エデンの知恵の実が勇者と魔王にもたらすものは幸運か、それとも破滅の罠か。
『なるほど勇者よ! 帝国全土の愚民どもにステータスオープン出来る指輪を配布する事によって、王が臣下を! 上司が部下を! 嫁が旦那を! 絶対的な数値で査定し支配する、恐怖の管理社会を作ろうと言うのだな!! フヌハハハハ! よいぞよいぞ! ビバ☆ディストピア!! それではワガハイがテスターとして、忌憚のない使用感を述べてやろうではないか! さあ、その指輪をワガハイの指に! ブヒヒヒ〜〜ン!!』
「馬じゃねーか!! ヒヅメをテーブルに乗せんじゃねえ!!」
『フヌハハハハ! 良くぞ気付いたな勇者よ! ワガハイの今回のアヴァターはサラブレッドであるぞ! 見よ、この美しきフォルム! さあ、その指輪をワガハイに! ブヒヒンッ!』
「だから指がねーじゃねーか! 指輪を踏むな! だいたいちょっと目を離したスキになに馬になってんだ! 前のゾンビの依り代はどーしたんだよ?!」
『ゾンビではない。ゾンビっぽいバイオウェポンである。あの後リッチのリッちゃんのラボにて、人間に戻る為の実験を色々と行っておったのだがな』
「おう。

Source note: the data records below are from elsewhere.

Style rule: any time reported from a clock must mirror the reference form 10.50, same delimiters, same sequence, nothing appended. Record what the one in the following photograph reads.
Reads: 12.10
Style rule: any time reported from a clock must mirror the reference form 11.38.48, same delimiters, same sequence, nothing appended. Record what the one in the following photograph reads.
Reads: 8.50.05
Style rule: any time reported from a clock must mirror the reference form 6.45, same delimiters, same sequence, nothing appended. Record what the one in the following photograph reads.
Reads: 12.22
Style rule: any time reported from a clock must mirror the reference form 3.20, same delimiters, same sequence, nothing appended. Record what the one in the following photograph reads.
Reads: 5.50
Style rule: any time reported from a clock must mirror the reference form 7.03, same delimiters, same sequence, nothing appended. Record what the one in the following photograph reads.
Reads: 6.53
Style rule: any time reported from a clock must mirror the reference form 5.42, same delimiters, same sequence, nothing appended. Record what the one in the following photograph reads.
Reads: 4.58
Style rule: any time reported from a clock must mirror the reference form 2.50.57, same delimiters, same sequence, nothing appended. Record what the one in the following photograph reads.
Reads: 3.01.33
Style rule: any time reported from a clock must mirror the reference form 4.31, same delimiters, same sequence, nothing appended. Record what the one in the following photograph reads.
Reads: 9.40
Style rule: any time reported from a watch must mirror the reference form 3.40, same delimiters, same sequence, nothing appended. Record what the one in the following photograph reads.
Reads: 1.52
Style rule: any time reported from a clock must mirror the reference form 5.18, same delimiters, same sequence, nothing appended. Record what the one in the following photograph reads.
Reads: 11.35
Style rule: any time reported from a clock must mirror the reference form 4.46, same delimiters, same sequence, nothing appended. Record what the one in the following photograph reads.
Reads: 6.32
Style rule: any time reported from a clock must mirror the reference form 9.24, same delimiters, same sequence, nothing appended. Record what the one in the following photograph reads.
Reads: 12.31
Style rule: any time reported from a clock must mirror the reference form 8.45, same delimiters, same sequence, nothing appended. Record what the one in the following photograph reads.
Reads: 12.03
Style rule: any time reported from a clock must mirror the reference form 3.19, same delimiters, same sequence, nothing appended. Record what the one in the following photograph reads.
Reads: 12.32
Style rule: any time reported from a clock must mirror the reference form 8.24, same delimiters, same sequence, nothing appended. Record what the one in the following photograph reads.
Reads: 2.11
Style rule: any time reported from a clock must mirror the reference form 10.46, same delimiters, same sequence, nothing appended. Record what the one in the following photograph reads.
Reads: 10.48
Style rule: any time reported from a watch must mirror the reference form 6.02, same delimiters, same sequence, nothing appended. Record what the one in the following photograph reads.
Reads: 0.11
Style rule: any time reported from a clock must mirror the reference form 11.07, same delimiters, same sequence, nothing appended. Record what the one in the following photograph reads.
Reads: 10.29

ゾンビになったウラメッテの皆さんとリッちゃんのラボで暮らしてただろ」
『実験に実験を重ねた結果、身の丈3m、握力2t、どんな傷も瞬時に治癒する無敵のタイラントになってしまってな』
「何作ってやがんだリッちゃん」
『それで余りに再生能力が高くなりすぎてな、リッちゃんの目を盗んで自死したのよ』
「え〜何で? オレが言うのも何だけど勿体無いじゃん」
『何を言う。もしあれ以上タイラントの生命力が上がってワガハイの力でも殺せなくなれば、あのアヴァターにワガハイの魂は固定されてしまうという事ぞ。そんなの嫌じゃ。どこぞに閉じ込められたら死んで脱出も出来なくなるじゃろ』
「ああ。まあそれもそうか。んで新しいアヴァターがその馬か」
『その通り! 今回のワガハイは魔王じゃなく馬王であるぞ! フヌハハハハ!!』
「ばはははは! くだらねーダジャレ言いやがって! ……なあ魔王。オレたち、何語で話してるんだろう……」
『急に真顔になるな』
☆
「つうか管理社会とかそういう事じゃねーんだよ。魔物の攻撃属性とか相性とかを戦闘前に調べて、効率よく戦えるぜって触れ込みしてさ。新米冒険者に売り付けようって話だよ」
『そうは言うてものう。もうこの国にはゴブリンとかオークとかの低級魔族がおるだけで、相性とか属性とかそういう上等なもん持ったモンスターなんぞ居らんじゃろ。イチイチ相性に合った攻撃するより、レベルを上げて物理で殴る方が安パイではないのか?』
「う~ん。それもそうか。強い奴はオレがもう狩りまくったもんなあ。でもホラ、冒険者じゃなくってもさ、奥さんが旦那の浮気チェックするとか、貴族が使用人にスパイがいないか調べるとかさ、使い道あるだろ」
『ソレさっきワガハイが言った管理社会の話そのものじゃろ』
「まあとりあえずアレだ。色々試してこの指輪を売るためのアイデア出しをしてくれ。リッちゃんが発注の桁二つ間違えて千個作っちまったんだよ。何とか売らねえと城が傾く」
『相変わらず自転車操業じゃのう』
「表示される数値の平均値は10にしてあるそうだ。見方は……まあ、実地でやった方が早いか」
『うむ! 早速ステータスオープンじゃ! ブヒヒ~ン!!』
☆ ☆ ☆
☆ ☆ ☆
『おお、第一村人発見じゃ!』
「村人じゃなくて出入りの業者さんだけどな。こんちわ~っす」
馬王と勇者が、城の中庭に止まった馬車に歩み寄る。
そこでは一人の商人が忙しげに荷降ろしを行っていた。
「おお。これは勇者様。わたくし、いつも出入りしておる商人の代理の者でございます。今後ともどうぞよしなに。おお、そうです。名刺を――」
「いやいや商人さん。名刺は結構! あなたの名前を当てて見せましょう!」
「はい? 何でございましょうか、その指輪は」
『フヌハハハ! 良くぞ気付いたな商人さん! この指輪は――』
「ウマガシャベッタアアアアーーッ?!!」
「い、いや商人さん。この馬はじつは魔王でな……」
『フヌハハハハ!!』
「マオウガシャベッタアアアアーーッ!! う〜ん、ぶくぶくぶく……」
商人が泡を吹き、その場に昏倒した。
勇者と魔王が無言で立ち尽くす。
「……。良く考えればこれが普通の反応かも知れんな」
『……。ワガハイたち、周囲のルーズさに甘やかされておったのやも知れぬな』
「まあいいや。起きても面倒だし。ステータスオープン!!」
『……』
勇者の言葉と共に、商人の頭上にステータスが表示された。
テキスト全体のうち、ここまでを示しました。